In the 2024 parliamentary election, the Socialist Party more than doubled its seats in the National Assembly as part of the left-wing NFP alliance. In December 2024, NFP, together with far-right National Rally ousted Prime Minister Michel Barnier in a motion of censure. PS decided not to support another motion of censure against Francois Bayrou in February 2025, initiated by La France Insoumise, in exchange for concessions in new budget. Votes of PS deputies were not needed to escape the motion of censure. Concessions included renegotiation of 2023 pension reform, abandonment of the 4,000 job cuts in education, 500 job cuts in France Travail and overseas budget cuts, one billion euro increase in healthcare spending, and the "maintenance" of the new "differential contribution on high incomes". This decision was sharply criticised by LFI, and Jean-Luc Mélenchon reacted: "The NFP is reduced by one party."

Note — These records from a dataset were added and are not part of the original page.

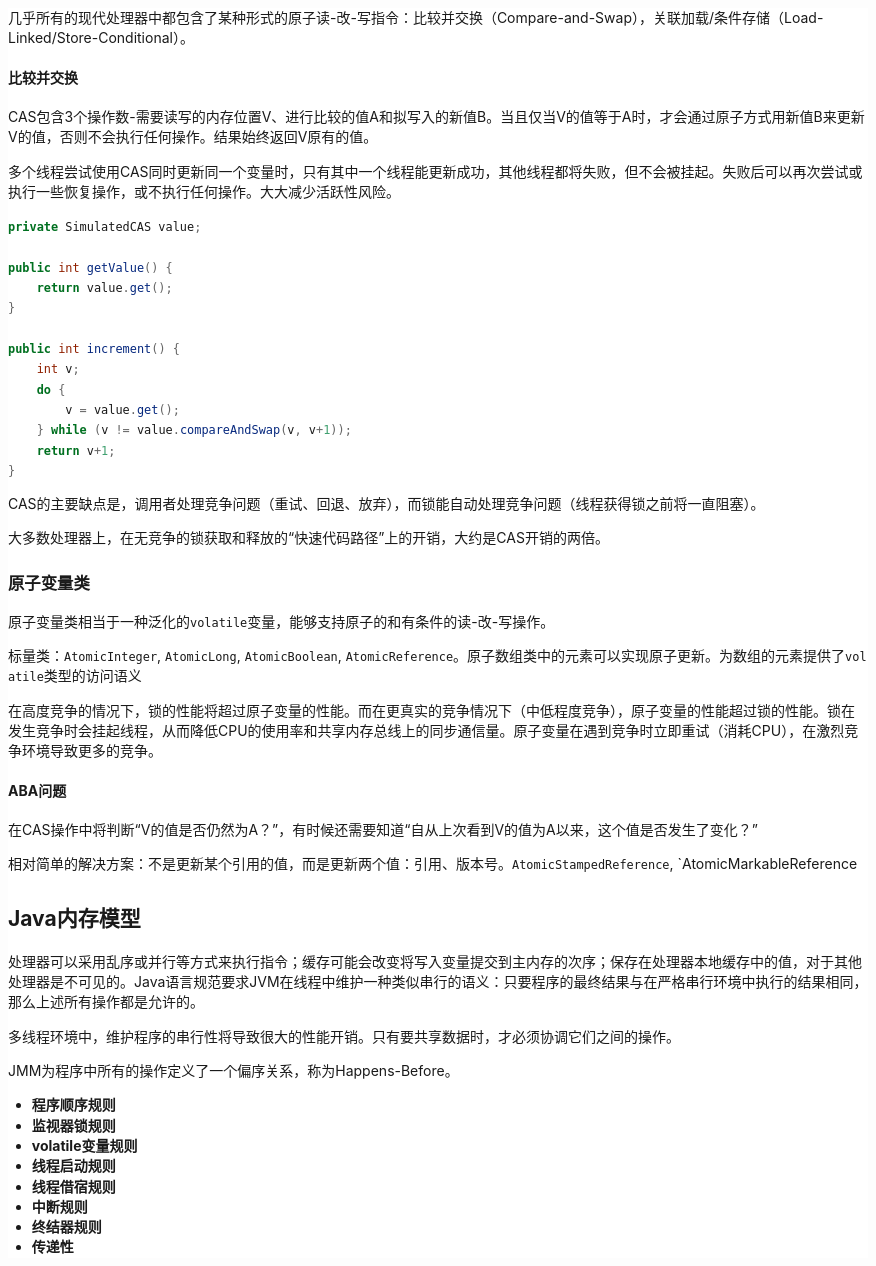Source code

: 几乎所有的现代处理器中都包含了某种形式的原子读-改-写指令：比较并交换（Compare-and-Swap），关联加载/条件存储（Load-Linked/Store-Conditional）。

#### 比较并交换

CAS包含3个操作数-需要读写的内存位置V、进行比较的值A和拟写入的新值B。当且仅当V的值等于A时，才会通过原子方式用新值B来更新V的值，否则不会执行任何操作。结果始终返回V原有的值。

多个线程尝试使用CAS同时更新同一个变量时，只有其中一个线程能更新成功，其他线程都将失败，但不会被挂起。失败后可以再次尝试或执行一些恢复操作，或不执行任何操作。大大减少活跃性风险。

```java
private SimulatedCAS value;

public int getValue() {
    return value.get();
}

public int increment() {
    int v;
    do {
        v = value.get();
    } while (v != value.compareAndSwap(v, v+1));
    return v+1;
}
```

CAS的主要缺点是，调用者处理竞争问题（重试、回退、放弃），而锁能自动处理竞争问题（线程获得锁之前将一直阻塞）。

大多数处理器上，在无竞争的锁获取和释放的“快速代码路径”上的开销，大约是CAS开销的两倍。

### 原子变量类

原子变量类相当于一种泛化的`volatile`变量，能够支持原子的和有条件的读-改-写操作。

标量类：`AtomicInteger`, `AtomicLong`, `AtomicBoolean`, `AtomicReference`。原子数组类中的元素可以实现原子更新。为数组的元素提供了`volatile`类型的访问语义

在高度竞争的情况下，锁的性能将超过原子变量的性能。而在更真实的竞争情况下（中低程度竞争），原子变量的性能超过锁的性能。锁在发生竞争时会挂起线程，从而降低CPU的使用率和共享内存总线上的同步通信量。原子变量在遇到竞争时立即重试（消耗CPU），在激烈竞争环境导致更多的竞争。

#### ABA问题

在CAS操作中将判断“V的值是否仍然为A？”，有时候还需要知道“自从上次看到V的值为A以来，这个值是否发生了变化？”

相对简单的解决方案：不是更新某个引用的值，而是更新两个值：引用、版本号。`AtomicStampedReference`, `AtomicMarkableReference

## Java内存模型

处理器可以采用乱序或并行等方式来执行指令；缓存可能会改变将写入变量提交到主内存的次序；保存在处理器本地缓存中的值，对于其他处理器是不可见的。Java语言规范要求JVM在线程中维护一种类似串行的语义：只要程序的最终结果与在严格串行环境中执行的结果相同，那么上述所有操作都是允许的。

多线程环境中，维护程序的串行性将导致很大的性能开销。只有要共享数据时，才必须协调它们之间的操作。

JMM为程序中所有的操作定义了一个偏序关系，称为Happens-Before。

+ **程序顺序规则**
+ **监视器锁规则**
+ **volatile变量规则**
+ **线程启动规则**
+ **线程借宿规则**
+ **中断规则**
+ **终结器规则**
+ **传递性**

He announced his candidacy in the Socialist presidential primary for the 2027 French presidential election on 29-30 August.

== Personal life ==
Faure is married to Soria Blatmann, who was as a member of the presidential cabinet of Emmanuel Macron in the field of human rights until February 2018, when she went to work with the new director-general of UNESCO, Audrey Azoulay. Faure was also formerly close to Christophe Castaner, with whom he broke off relations after Castaner became the Minister of the Interior in the LREM majority government. In February 2020, Castaner claimed that he had accompanied Faure "in his divorces and separations," a statement that provoked indignation from the first secretary.

== Political positions ==
As a deputy under the presidency of François Hollande, Faure opposed the government's proposed constitutional revisions to extend the revocation of French citizenship. He also opposed the Socialist "frondeur" rebels and supported the adoption of the El Khomri law without resorting to article 49.3 of the Constitution while attempting to unite his parliamentary group on this compromise, which was opposed by Manuel Valls.

Faure participated in a Paris rally of police officers in May 2021, where he denounced how police were "constantly exposed to aggression" and demanded that they have a "right of inspection" on judicial decisions. This proposal was criticized by several figures on the left, who accused it of violating the principle of separation of powers. Faure then clarified his argument and walked back his use of the expression "right of inspection," calling it "unfortunate".

In January 2022, Faure supported and successfully passed a resolution condemning the Uyghur genocide in China.